The oil price recovery continues. It had looked on Wednesday that there was a potential wobble coming in the wake of the doji candle. However, there is still intent to support even intraday weakness and the market continues to run higher. A succession of higher daily lows reflects this. Momentum is strong in the move, with RSI holding above 70, whilst MACD lines rise above neutral and Stochastics retain strong bull configuration. It all continues to suggest buying into weakness. With the price back above $40 there is an open path towards the big March gap down from $45.20 which still needs to be filled. The uptrend of the recovery since the late April low at $16.00 continues to flank the move higher and is supportive today at $37.35. There is a key band of medium term support now with the breakout at $33.55/$36.40. We look to buy into supported weakness.

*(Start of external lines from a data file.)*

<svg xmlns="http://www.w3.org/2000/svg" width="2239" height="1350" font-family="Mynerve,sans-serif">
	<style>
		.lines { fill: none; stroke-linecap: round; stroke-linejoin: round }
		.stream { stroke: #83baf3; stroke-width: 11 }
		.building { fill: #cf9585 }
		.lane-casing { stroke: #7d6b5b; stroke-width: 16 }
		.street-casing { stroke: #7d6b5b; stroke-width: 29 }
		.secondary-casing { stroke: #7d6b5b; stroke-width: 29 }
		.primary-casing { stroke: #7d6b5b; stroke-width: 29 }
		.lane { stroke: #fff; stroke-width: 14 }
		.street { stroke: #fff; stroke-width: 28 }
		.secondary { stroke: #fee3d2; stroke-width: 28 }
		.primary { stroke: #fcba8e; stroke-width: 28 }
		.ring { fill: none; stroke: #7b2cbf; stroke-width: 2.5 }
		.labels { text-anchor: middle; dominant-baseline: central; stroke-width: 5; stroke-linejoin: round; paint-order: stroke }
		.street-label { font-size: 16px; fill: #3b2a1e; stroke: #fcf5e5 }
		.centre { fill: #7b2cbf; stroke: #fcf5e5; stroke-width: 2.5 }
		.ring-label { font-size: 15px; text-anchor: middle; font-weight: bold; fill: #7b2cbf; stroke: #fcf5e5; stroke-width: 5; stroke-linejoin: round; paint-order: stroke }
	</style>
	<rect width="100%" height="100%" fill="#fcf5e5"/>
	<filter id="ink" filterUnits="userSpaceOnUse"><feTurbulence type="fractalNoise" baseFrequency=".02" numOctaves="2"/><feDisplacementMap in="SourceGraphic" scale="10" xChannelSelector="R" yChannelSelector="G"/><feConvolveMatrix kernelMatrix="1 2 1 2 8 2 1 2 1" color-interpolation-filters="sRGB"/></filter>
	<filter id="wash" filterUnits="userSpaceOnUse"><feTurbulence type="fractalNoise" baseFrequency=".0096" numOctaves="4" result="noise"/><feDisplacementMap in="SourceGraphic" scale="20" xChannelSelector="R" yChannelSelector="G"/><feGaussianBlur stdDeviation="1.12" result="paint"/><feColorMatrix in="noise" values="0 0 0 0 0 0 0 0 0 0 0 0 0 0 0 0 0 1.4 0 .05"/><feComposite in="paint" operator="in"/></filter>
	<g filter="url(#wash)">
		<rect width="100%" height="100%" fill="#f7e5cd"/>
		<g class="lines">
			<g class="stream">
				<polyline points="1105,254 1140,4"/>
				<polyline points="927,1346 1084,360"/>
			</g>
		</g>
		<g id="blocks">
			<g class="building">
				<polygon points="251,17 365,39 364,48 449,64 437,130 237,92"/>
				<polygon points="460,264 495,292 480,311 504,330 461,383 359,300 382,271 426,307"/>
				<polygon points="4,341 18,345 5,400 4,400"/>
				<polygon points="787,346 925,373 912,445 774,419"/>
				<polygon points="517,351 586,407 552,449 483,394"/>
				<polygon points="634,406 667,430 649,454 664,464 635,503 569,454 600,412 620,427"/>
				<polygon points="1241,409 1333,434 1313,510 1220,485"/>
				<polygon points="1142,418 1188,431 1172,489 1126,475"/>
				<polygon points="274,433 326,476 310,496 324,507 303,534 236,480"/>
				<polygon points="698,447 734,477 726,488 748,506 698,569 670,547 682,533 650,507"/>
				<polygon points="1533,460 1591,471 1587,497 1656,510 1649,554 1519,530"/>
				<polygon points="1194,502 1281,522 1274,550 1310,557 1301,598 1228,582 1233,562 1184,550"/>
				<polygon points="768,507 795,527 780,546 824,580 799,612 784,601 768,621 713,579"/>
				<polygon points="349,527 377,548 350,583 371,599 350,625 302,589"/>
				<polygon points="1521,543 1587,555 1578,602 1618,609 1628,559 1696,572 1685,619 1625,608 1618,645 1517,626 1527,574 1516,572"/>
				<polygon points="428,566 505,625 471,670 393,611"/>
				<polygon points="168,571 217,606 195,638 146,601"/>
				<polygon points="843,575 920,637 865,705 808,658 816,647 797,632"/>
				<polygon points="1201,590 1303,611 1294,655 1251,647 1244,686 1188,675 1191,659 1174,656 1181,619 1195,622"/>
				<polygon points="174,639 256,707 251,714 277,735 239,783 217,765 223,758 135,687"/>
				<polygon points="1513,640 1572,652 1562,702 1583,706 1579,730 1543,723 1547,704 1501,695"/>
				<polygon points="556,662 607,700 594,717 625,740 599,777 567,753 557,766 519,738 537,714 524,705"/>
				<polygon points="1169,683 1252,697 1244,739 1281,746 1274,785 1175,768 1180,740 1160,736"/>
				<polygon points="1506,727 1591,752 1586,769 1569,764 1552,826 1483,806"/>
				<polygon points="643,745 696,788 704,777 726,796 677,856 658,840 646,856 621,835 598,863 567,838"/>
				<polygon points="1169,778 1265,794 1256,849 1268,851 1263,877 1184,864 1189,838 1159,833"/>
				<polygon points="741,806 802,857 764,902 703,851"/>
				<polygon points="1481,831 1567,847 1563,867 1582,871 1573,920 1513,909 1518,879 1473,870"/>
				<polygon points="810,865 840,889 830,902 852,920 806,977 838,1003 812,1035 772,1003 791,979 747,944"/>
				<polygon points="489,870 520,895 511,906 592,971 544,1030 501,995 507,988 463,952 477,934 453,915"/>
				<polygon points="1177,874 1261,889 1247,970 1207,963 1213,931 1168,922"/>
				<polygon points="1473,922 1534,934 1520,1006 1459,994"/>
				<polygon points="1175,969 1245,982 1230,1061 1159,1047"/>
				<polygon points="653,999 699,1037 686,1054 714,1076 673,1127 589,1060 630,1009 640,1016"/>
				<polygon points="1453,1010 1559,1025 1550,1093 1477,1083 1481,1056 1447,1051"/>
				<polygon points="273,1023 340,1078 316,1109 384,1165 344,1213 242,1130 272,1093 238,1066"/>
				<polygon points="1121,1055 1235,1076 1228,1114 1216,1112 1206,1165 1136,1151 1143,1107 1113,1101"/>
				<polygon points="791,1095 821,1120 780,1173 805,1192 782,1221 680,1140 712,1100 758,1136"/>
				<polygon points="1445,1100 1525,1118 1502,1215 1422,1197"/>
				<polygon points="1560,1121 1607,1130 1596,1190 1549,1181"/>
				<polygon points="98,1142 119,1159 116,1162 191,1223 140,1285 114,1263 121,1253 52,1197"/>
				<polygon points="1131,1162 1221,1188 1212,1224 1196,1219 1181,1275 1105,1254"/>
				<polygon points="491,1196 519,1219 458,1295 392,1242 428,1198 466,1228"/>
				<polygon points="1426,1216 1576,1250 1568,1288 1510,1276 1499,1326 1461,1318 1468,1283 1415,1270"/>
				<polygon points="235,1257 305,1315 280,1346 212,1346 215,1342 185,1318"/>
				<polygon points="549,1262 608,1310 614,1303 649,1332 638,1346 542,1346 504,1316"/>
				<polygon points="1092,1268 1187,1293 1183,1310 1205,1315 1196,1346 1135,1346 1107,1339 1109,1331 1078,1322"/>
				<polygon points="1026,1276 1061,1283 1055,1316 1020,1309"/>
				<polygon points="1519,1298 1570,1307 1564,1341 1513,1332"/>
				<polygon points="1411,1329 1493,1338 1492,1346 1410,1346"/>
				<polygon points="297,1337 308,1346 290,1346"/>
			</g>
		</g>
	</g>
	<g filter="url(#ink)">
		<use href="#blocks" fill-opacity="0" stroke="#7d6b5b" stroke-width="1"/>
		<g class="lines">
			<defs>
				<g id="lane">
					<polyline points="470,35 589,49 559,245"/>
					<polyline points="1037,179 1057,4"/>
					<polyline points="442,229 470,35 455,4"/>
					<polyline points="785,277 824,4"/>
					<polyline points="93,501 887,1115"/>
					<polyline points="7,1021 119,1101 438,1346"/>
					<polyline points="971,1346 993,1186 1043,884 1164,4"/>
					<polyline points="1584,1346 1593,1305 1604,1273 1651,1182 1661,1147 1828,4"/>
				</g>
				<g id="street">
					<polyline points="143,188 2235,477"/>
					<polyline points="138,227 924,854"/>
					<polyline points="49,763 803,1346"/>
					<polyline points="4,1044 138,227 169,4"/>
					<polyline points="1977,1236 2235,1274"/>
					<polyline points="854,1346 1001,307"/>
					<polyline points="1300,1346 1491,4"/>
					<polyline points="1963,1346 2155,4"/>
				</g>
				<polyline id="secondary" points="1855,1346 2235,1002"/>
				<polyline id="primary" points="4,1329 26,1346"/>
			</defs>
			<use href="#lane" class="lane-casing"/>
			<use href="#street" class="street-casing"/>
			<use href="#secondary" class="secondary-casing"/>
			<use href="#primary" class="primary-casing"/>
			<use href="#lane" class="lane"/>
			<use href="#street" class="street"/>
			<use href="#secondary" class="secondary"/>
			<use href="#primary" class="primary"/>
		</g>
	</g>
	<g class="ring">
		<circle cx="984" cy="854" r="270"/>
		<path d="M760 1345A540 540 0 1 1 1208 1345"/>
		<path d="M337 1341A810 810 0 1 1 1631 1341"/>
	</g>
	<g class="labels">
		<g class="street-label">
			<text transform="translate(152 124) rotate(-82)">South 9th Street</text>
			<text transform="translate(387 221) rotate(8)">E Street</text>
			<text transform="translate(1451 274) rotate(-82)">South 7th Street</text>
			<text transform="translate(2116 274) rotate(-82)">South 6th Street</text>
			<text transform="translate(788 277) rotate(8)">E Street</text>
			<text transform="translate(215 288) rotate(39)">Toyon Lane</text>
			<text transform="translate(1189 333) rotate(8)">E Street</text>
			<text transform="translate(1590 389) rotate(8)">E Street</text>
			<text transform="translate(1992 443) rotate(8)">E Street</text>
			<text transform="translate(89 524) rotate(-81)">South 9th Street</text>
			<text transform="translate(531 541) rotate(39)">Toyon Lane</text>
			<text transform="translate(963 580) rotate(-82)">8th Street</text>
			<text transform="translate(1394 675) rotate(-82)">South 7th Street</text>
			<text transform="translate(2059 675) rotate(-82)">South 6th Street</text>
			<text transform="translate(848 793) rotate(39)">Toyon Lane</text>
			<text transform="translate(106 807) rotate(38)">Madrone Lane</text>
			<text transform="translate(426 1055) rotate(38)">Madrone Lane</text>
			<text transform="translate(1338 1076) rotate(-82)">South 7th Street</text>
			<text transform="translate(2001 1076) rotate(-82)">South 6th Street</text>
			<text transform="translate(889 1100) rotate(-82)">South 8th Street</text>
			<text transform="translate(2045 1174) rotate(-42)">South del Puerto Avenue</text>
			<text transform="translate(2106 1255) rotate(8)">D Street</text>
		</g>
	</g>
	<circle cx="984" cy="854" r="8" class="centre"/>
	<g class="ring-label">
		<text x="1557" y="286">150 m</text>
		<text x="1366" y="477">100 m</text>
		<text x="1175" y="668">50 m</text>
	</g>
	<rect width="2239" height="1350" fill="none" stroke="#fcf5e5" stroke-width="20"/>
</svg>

A pause for breath in the big run higher on equities has not taken the wind out of the sails of recovery on the Dow. A +12 tick gain on the day and at around 300 ticks of daily range, yesterday’s session was around two thirds the Average True Range of 453 ticks currently. The bulls are still firmly in control of the rally right now, with futures once more ticking higher today. The Non-farm Payrolls report could induce a near term wobble if it comes in significantly worse than expected today, but given the technical configuration we would still look to buy into weakness. The uptrend of the past three weeks comes in at 26,080 today and there is still a gap open around 25,745 that needs to be filled. However, with momentum so strong (RSI in the high 60s, whilst MACD and Stochastics rise in strong configuration) we still look to use any near term weakness to buy into this continued Wall Street recovery. The breakout above 24,765 implies a move towards 26,750 whilst the neat resistance is 27,100. We favour these to be seen in the coming sessions.